Wednesday, October 16, 2013

CIBC and Interac - It's like Laurel and Hardy, only different.

People might think that I go around actually trying to be miserable at certain organisations, but the truth is that I don't.  It's just that certain organisations repeatedly foul up in ways that just should not be possible, and eventually I lose my temper with them.

One such organisation is CIBC.

I've said this before, and I'll repeat it again...  A bank should have three qualities:

  1. It should be dependable.
  2. It should never surprise you.
  3. It should be utterly pedantic.

CIBC, as ever, continues to defy these qualities and cause me want to rip out my spleen and bash them over the head with it.  Here's a little story about their latest cock-up.

On the afternoon of October 2nd 2013, I tried to send a very simple $250 Interac payment from my account.  Having addressed the payment, I hit the "Send" button.

I get this screen.

(Click Image for Original Size)

As you can clearly see, it says "We were unable to complete your request due to an unexpected error. Please try again."...

Now, how would you interpret that?

I would interpret "We were unable to complete your request" as "The request did not go through".  I would also interpret "Please try again" as an instruction from the bank to try the transaction again, as a corrollary to the prior sentence that the instruction did not go through, and therefore you're safe to try again as the money didn't leave your account.

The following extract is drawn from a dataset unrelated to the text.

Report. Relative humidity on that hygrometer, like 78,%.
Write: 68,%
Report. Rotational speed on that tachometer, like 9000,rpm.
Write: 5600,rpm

Three times I tried.  Three times I got told "We were unable to complete your request".  I questioned this with CIBC's twitter team and they confirmed there were some Interac issues being worked on.  So, I stopped trying to send the money.  It could wait.

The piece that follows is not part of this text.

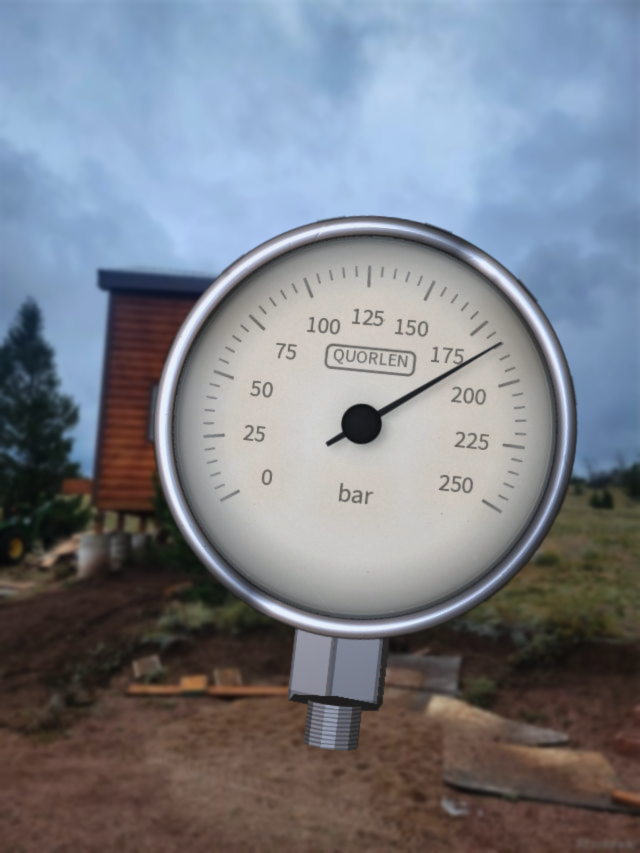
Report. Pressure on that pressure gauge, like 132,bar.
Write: 185,bar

At this point, if the bank is explicitly telling you it's not completed the transaction, you'd be correct in thinking that the transaction had not completed.  Right?  

Wrong. Being CIBC, we have to break the rule #2 above, so here comes a surprise:  
When they explicitly stated "We were unable to complete your request", the truth was the request was going through every time.  My account got drained three times of $250. The recipient got invitations to collect $750.

Now to address pedanticness in rule #3 above.  A bank should be accurate.  It should be "to the penny" accurate with numbers.  It should say what it means in communications.  There should be no room for interpretation.  It should be black and white.  No grey areas.  (I'm still annoyed at CIBC over that whole email scam - they should not say that they'll do one thing, then do another.)  

In short, the more pedantic, the better.  As a bank, it's got a duty to be the most hair-splittingly accurate and most particular organisation in the average person's daily life.

As a programmer, here is where I get really frustrated in this latest farce;  When a computer (say, at a bank) hands off a financial instruction to another computer (say, at Interac), it's not like an Olympic baton race where one entity passes the baton to the other and gets nothing in return whilst the second entity races off with it.  Instead, a computer hands off the instruction and it gets a receipt in return to acknowledge the transfer.  

If you understand that, you'll understand why as a programmer I get so pissed off when I know that the system knew it had sent the money (it had to know, as the alternative would be that the "bank is confused as to where your money is" and you should never have a situation where the bank doesn't know if it's got your money or not), yet despite knowing that the money was sent, it's reporting a direct lie to the customer to the contrary, and then it's compounding the problem by inviting them to send the same thing again.

And that brings me to point #1, about being dependable.

Naturally, I now wanted to stop the other two erroneous payments and get my money back.  CIBC's stance on stop payments for Interac says this:

"a stop payment fee will be charged to the account you indicate as part of the stop payment request."

Oh, really?  So having ignored the fact that they knew at all times where the money is, and still egged-on the customer with incorrect information, you now want to charge me additional fees to fix it?

Of course, I wasn't happy about this, so I logged on to CIBC's website and wrote to customer service using the CIBC "Contact Us" functionality of their site.

Upon hitting "send", I got greeted with this nugget.

 (Click Image for Original Size)

The "contact us" to report that the "contact us" failed reminded me of the "Keyboard error, press any key to continue" error, and just about wraps up this latest farce. 

Seriously, why does banking have to be so damned difficult?